Defining the Antigenic Regions of Divergent Lyssavirus Glycoproteins

Defining the Antigenic Regions of Divergent Lyssavirus Glycoproteins

You are here

Rabies is a lethal disease of the central nervous system that has the highest case-to-fatality ratio amongst infectious diseases in humans. Rabies or rabies-like disease is caused by a number of viruses that belong to a genus of negative strand, non-segmented RNA viruses called lyssaviruses. There are currently fifteen identified lyssaviruses, divided into three phylogenetic groups. The prototypical and best-characterized virus of the group, rabies virus, is the primary etiological agent of zoonotic transmission of rabies-causing viruses. Rabies virus remains a public health concern as it causes 60,000 deaths annually and another 10 to 16 million people to receive post-exposure prophylaxis, mostly in the poorest and least developed communities in the world. All fifteen lyssaviruses can cause rabies-like disease, six of which, in addition to rabies virus, have been known to cause death in humans. The exact burden of disease and/or death contributed by divergent lyssaviruses is under-reported due to the lack of surveillance as well as difficulty in differentiating disease caused by rabies virus from those caused by other lyssaviruses.

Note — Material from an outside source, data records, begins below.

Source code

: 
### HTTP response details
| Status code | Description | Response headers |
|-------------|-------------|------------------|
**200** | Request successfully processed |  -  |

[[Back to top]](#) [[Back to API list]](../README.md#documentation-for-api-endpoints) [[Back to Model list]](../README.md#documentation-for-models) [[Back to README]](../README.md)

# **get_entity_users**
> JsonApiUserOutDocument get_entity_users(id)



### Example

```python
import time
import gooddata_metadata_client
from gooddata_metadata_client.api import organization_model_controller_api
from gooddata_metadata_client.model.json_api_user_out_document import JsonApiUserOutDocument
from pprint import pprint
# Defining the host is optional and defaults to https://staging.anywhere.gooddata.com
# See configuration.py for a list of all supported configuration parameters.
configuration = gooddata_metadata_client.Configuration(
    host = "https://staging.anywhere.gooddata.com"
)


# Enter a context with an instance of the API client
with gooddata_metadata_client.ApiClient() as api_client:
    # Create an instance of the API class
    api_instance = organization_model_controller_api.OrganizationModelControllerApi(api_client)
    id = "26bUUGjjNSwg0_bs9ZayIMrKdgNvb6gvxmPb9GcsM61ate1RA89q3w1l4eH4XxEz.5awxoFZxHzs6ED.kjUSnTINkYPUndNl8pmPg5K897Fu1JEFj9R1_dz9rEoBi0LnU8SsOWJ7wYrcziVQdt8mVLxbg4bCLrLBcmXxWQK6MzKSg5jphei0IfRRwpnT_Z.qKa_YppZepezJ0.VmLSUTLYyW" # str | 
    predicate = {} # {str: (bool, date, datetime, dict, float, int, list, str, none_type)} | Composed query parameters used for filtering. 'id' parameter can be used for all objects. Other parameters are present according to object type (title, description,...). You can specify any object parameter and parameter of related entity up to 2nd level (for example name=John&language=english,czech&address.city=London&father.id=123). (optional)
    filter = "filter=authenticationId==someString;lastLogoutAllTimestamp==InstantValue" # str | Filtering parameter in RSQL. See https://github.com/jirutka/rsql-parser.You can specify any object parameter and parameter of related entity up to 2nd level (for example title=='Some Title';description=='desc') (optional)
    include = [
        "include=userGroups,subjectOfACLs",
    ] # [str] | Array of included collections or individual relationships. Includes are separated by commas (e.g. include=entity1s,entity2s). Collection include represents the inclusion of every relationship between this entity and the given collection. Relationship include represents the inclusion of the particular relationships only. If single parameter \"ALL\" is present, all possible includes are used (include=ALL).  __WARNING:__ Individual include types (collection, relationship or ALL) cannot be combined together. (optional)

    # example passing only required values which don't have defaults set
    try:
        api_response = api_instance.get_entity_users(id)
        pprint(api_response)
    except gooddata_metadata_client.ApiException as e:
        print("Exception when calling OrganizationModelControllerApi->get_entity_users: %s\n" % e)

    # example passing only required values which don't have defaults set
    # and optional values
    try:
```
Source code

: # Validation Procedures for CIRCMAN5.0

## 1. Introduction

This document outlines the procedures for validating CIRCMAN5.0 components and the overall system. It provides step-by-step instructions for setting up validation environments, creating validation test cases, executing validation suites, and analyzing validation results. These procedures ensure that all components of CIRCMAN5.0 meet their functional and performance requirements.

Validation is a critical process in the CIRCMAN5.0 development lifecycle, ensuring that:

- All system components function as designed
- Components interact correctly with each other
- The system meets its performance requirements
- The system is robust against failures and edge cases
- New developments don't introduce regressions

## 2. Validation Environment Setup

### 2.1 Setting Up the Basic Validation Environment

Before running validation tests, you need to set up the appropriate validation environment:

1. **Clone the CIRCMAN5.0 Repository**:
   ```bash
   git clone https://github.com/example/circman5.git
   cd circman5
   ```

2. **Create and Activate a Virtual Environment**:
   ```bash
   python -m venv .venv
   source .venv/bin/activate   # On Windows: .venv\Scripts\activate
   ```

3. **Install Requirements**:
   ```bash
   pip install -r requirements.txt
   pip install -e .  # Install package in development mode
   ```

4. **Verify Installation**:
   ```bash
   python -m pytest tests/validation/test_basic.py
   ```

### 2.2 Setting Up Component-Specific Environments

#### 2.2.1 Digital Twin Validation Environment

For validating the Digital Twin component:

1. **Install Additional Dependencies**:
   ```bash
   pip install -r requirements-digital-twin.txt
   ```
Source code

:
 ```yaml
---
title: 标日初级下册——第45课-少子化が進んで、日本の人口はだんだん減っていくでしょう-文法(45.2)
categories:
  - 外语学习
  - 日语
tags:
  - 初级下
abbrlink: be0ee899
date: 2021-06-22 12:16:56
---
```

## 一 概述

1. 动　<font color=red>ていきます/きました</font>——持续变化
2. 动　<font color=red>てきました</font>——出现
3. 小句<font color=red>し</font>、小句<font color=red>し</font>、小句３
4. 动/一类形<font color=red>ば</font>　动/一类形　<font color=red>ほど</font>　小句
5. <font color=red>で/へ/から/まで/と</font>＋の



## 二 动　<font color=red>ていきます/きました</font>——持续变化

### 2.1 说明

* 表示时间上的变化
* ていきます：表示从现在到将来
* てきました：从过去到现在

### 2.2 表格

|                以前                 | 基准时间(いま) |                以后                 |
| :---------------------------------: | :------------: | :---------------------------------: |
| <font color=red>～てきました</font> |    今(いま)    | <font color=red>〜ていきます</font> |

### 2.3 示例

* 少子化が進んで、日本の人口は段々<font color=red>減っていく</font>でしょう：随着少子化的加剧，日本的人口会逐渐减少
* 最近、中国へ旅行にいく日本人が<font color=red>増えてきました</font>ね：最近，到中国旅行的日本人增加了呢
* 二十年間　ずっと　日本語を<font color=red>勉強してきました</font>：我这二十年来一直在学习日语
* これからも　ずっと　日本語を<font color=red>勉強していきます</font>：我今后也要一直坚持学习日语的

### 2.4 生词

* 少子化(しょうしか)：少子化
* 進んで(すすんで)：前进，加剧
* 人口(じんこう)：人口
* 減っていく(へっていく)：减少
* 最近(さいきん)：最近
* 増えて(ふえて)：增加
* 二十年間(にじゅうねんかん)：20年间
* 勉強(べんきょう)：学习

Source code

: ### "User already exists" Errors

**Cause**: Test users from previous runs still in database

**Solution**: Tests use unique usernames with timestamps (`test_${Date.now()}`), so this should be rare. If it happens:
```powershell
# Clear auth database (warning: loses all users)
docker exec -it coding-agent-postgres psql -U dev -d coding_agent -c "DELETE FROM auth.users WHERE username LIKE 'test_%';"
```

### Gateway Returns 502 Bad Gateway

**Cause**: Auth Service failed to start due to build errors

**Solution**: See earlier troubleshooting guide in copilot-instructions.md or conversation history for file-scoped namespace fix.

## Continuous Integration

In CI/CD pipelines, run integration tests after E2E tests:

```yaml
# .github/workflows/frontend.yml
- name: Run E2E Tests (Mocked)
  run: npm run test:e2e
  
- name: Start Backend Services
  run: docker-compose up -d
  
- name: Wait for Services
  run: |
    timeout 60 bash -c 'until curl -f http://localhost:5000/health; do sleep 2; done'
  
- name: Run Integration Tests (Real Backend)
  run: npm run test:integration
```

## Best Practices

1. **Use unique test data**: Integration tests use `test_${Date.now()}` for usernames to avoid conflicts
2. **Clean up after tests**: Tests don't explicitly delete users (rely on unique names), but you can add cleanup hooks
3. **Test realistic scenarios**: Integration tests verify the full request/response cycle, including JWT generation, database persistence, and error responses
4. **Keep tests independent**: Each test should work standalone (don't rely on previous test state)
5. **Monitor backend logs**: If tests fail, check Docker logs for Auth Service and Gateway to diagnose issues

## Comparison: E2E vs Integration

We hypothesize that antigenic sites of the lyssaviruses are composed of immuno-dominant and subdominant regions found on the divergent lyssavirus glycoproteins. This study proposes to define the antigenic sites of closely and distantly related lyssaviruses of phylogroup 1 and 2 that can elicit a cross-protective antibody response through two independent but connected aims. In the first aim, we will attempt to define the cross-reactive B-cell epitopes of phylogroup 1 by elucidating the human antibody response following rabies virus vaccination. Not much is known about the antigenic sites that elicit protective antibody responses to phylogroup 2. Our preliminary data and one report suggest the presence of conserved epitopes between rabies virus and viruses of phylogroup 2. Therefore, secondly, we aim to generate murine monoclonal antibodies to define the immunological hierarchy of the antigenic sites of phylogroup 2 glycoproteins. Overall, data from this study will generate a more comprehensive antigenic map of lyssavirus phylogroups 1 and 2 in order to address the development and design of novel vaccines and/or antibody therapeutics against the lyssavirus genus.